Remember the other day when I told you about the guy who filed a class action lawsuit against Sony for criminal negligence then pointed out that there was probably a clause in the TOS that would prevent it, then Nick found said clause? Well, now there's another kick to Kristopher Johns' big balls making headlines today via the U.S Supreme court, who just ruled that Companies can block class action lawsuits.
An article published in the Chicago Tribune stated that the ruling stems from a California law suit involving AT&T and a $30 fee they were charging customers for mobile use:
Justice Antonin Scalia said companies may require buyers to sign arbitration agreements, and those agreements may preclude class-action claims. Chief Justice John G. Roberts Jr. and Justices Anthony Kennedy, Clarence Thomas and Samuel A. Alito Jr. formed the majority.
Scalia said companies like arbitration because it is efficient and less costly. "Arbitration is poorly suited to the higher stakes of class litigation," he said.
But the dissenters said a practical ban on class action would be unfair to cheated consumers. Justice Stephen G. Breyer said the California courts had insisted on permitting class-action claims, despite arbitration clauses that forbade them.
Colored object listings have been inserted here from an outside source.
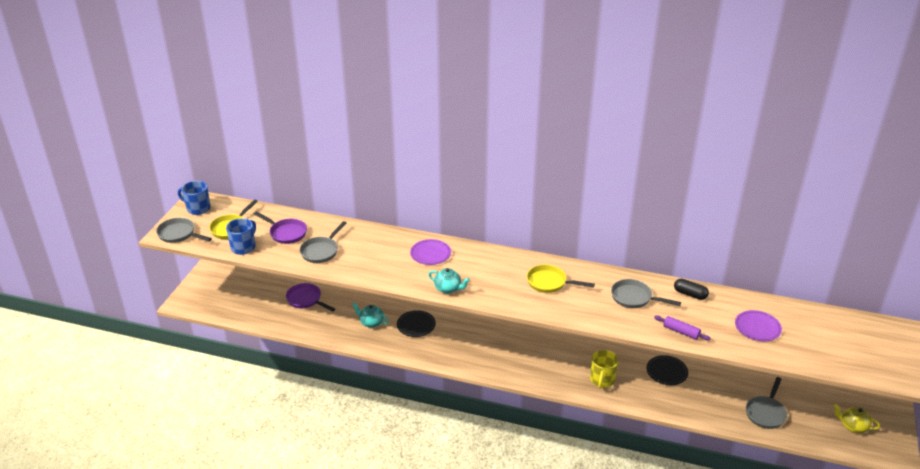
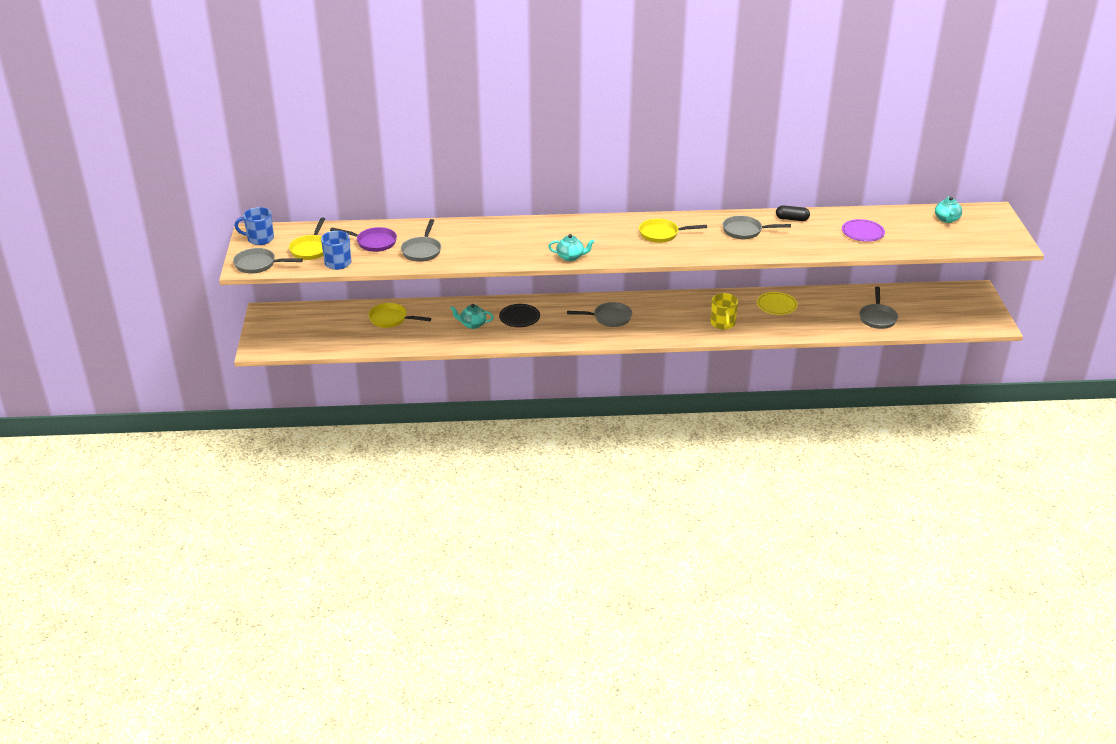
camera: 20 degrees left, 0 degrees up
purple pan [286,283,335,312] -> yellow pan [368,303,431,328]
purple plate [410,239,451,265] -> none
black plate [646,355,688,385] -> yellow plate [757,292,798,315]
purple rolling pin [654,315,711,341] -> none
yellow teapot [833,404,880,433] -> none
none -> grey pan [567,302,632,327]
none -> turquoise teapot [935,197,962,223]

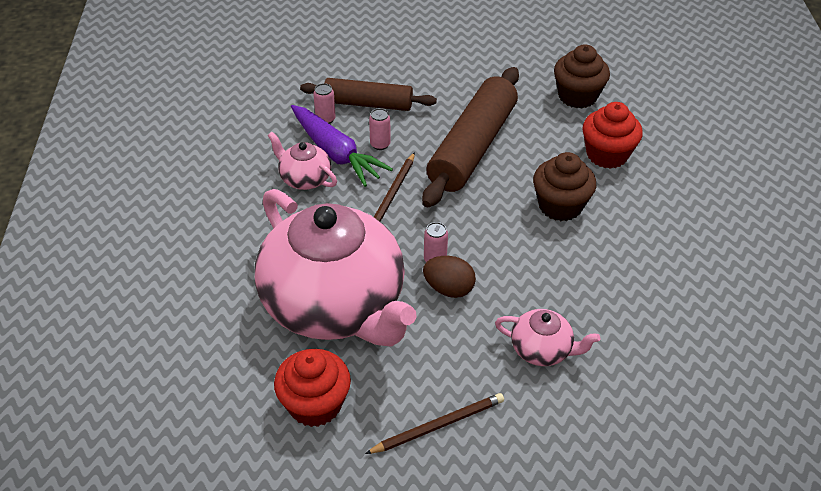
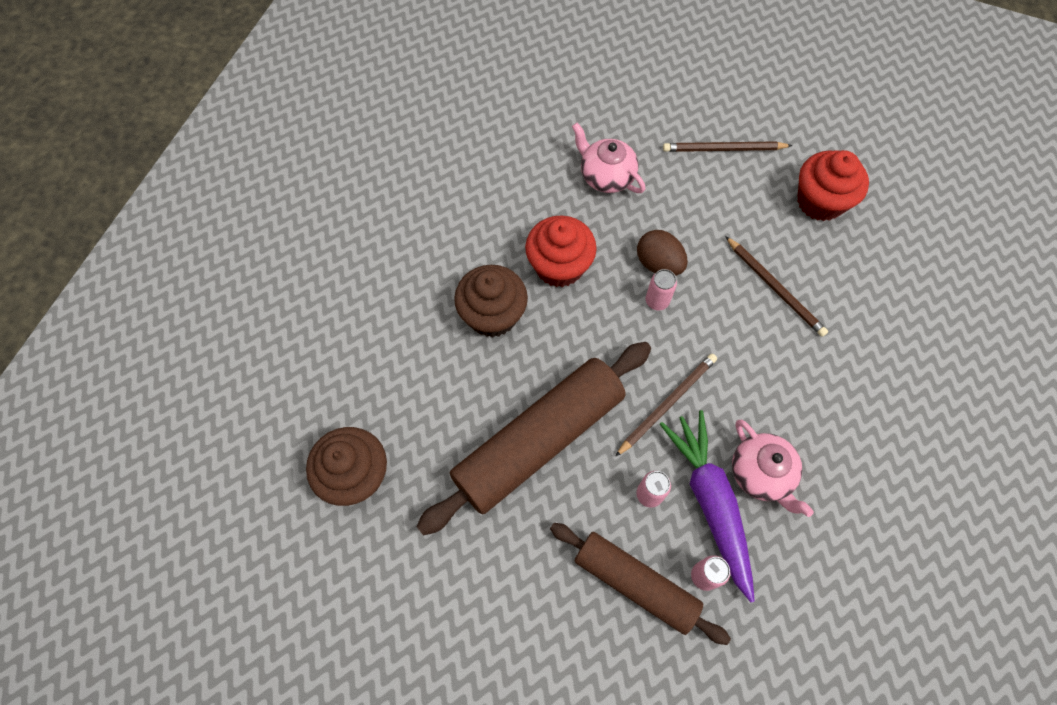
camera: 155 degrees left, 20 degrees up
pink teapot [255,189,417,347] -> brown pencil [725,236,828,337]
red cupcake [583,102,643,169] -> red cupcake moved to [525,215,597,287]

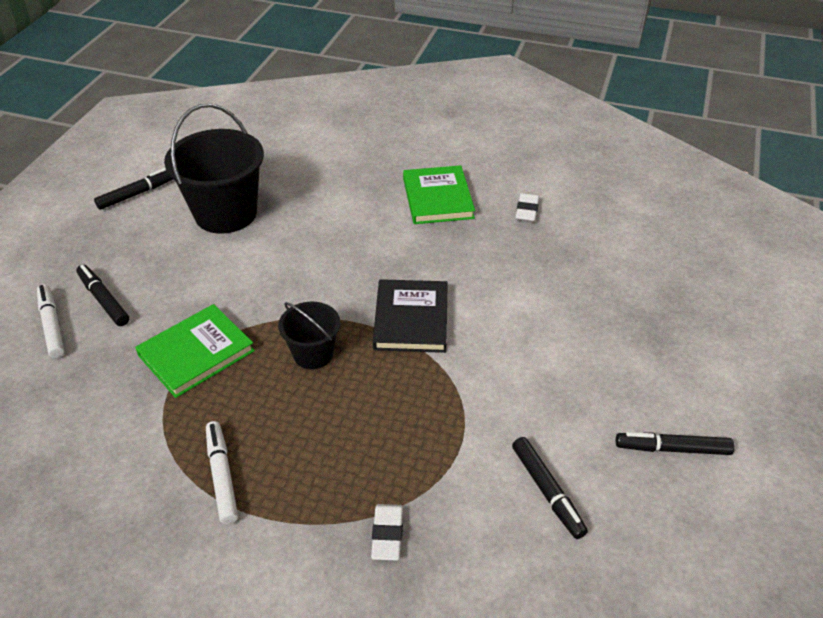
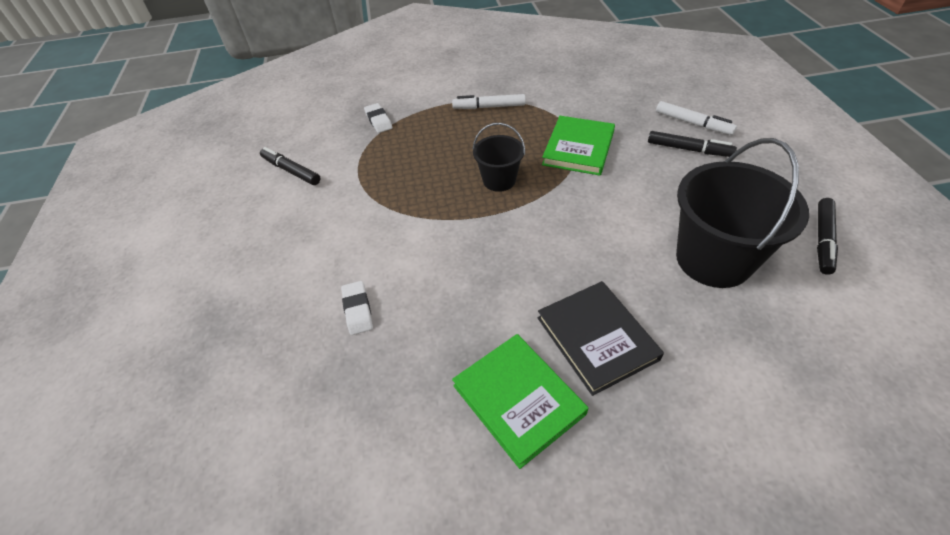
camera: 155 degrees right, 5 degrees up
white marker [206,421,238,525] -> white marker turned 135 degrees clockwise [452,94,526,109]
black book [373,279,448,353] -> black book moved to [538,281,664,396]
white eraser [516,193,539,222] -> white eraser moved to [341,281,373,335]
black marker [616,432,735,455] -> none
Otherwise, he said, it would allow a company to "insulate" itself "from liability for its own frauds by deliberately cheating large numbers of consumers out of individually small sums of money."
So basically, this ruling could change the laws so that instead of a group of people all filing for a small amount of a large lump sum each person would have to file individually for a much smaller claim making the likelihood of a claim actually being filed slim. Because let's face it, how many people are going to go through the hassle of filing a complaint, then dealing with hours of arbitration and legal documents? Probably not a lot, at least the ones with anything going on in their lives.
Personally this pisses me off as it seems to put the welfare of big businesses above the rights of the consumer and that just doesn't sit right with me. It's a said state of affairs when U.S laws protect big companies more than their citizens well being.
How this will effect this particular suit against is yet to be seen, but with both it and the AT&T suit stemming from California I wouldn't get my hopes up of Sony actually paying for their fuck up.